Ora, bem se vê que ao franquear o Estatuto da Microempresa, arrematando o certame as empresas que se apresentam como tal, porém, extrapolam o limite de faturamento permitido pelo próprio ordenamento, o administrador está permitido o prejuízo da livre concorrência e incorrendo a infração a ordem econômica, podendo até sofrer sanções administrativas, como até ser responsabilizado funcionalmente, assim como determina o artigo 121 e artigo 122 , parágrafo 2º da Lei 8.112/1990.

Sob este prisma, o artigo 33 da Lei 9.841, de 05 de outubro de 1999, que regulava a matéria antes da Lei Complementar 123/2006, já previa sanções penais para aqueles que objetivavam os benefícios das prerrogativas do estatuto da microempresa, sem realmente se enquadrarem;

Art. 33. A falsidade de declaração prestada objetivando os benefícios desta Lei caracteriza o crime de que trata o art. 299 do Código Penal, sem prejuízo de enquadramento em outras figuras penais.”

No sentido de evitar desequilíbrios e vantagens excessivas entre a concorrência, foi editada a Lei 8.884, de 11 de junho de 1994, que transforma o Conselho Administrativo de Defesa Econômica (Cade) em Autarquia, dispondo sobre a prevenção e a repressão às infrações contra ordem econômica e dá outras providências, e no caso em apreço, a regra do Inciso I do artigo 20 do mencionado diploma legal é perfeitamente aplicável.

Outrossim, as Comissões de Licitações e seus membros têm ciência que o valor dos certames supera as montas estabelecidas na Lei Complementar para conceder vantagens às empresas vencedoras, ou seja, sabedores da situação e nada fazendo, flagrante é a sua omissão, posto que conceder vantagem a um terceiro que conforme Lei, extrapola o limite de seu enquadramento, enseja a responsabilização do administrador ante a falta de observância da norma.
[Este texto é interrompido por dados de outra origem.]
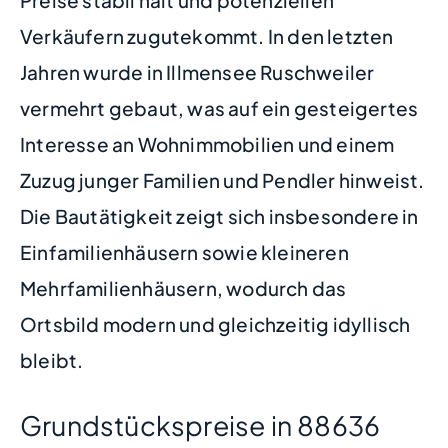
Verkäufern zugutekommt. In den letzten
Jahren wurde in Illmensee Ruschweiler
vermehrt gebaut, was auf ein gesteigertes
Interesse an Wohnimmobilien und einem
Zuzug junger Familien und Pendler hinweist.
Die Bautätigkeit zeigt sich insbesondere in
Einfamilienhäusern sowie kleineren
Mehrfamilienhäusern, wodurch das
Ortsbild modern und gleichzeitig idyllisch
bleibt.
Grundstückspreise in 88636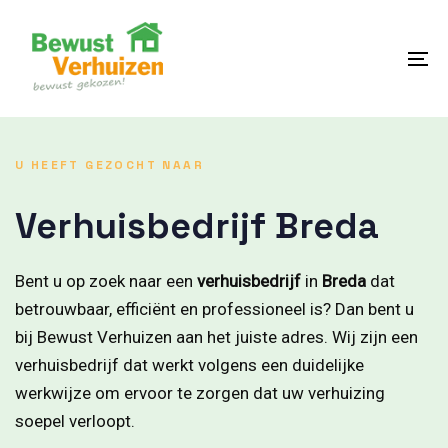
Skip
Skip
links
to
content
To
na
U HEEFT GEZOCHT NAAR
Verhuisbedrijf Breda
Bent u op zoek naar een
verhuisbedrijf
in
Breda
dat
betrouwbaar, efficiënt en professioneel is? Dan bent u
bij Bewust Verhuizen aan het juiste adres. Wij zijn een
verhuisbedrijf dat werkt volgens een duidelijke
werkwijze om ervoor te zorgen dat uw verhuizing
soepel verloopt.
Nas palavras do professor Ives Grandra da Silva Martins; “…é irresponsável aquele que macula, tisna, fere, atinge, agride a moralidade pública, sendo ímprobo administrador, favorecendo terceiros…” 2.

Conclui-se, portanto, que as vantagens concedidas pela LC 123/06 possui limites para as benesses do próprio Estatuto, bem como a participação nos certames licitatórios, devendo, os abusos cometidos e a falta de observância a lei, serem denunciados tanto ao Tribunal de Contas de cada Estado, como também ao Ministério Público, para efetiva adoção das medidas administrativas e judiciais cabíveis.

1 MARÇAL, Justen Filho. O Estatuto da Microempresa e as licitações Públicas, 2.ed Dialética, p.40

2 MORAES, Alexandre de. Direito Constitucional Administrativo, São Paulo: Atlas, p. 320.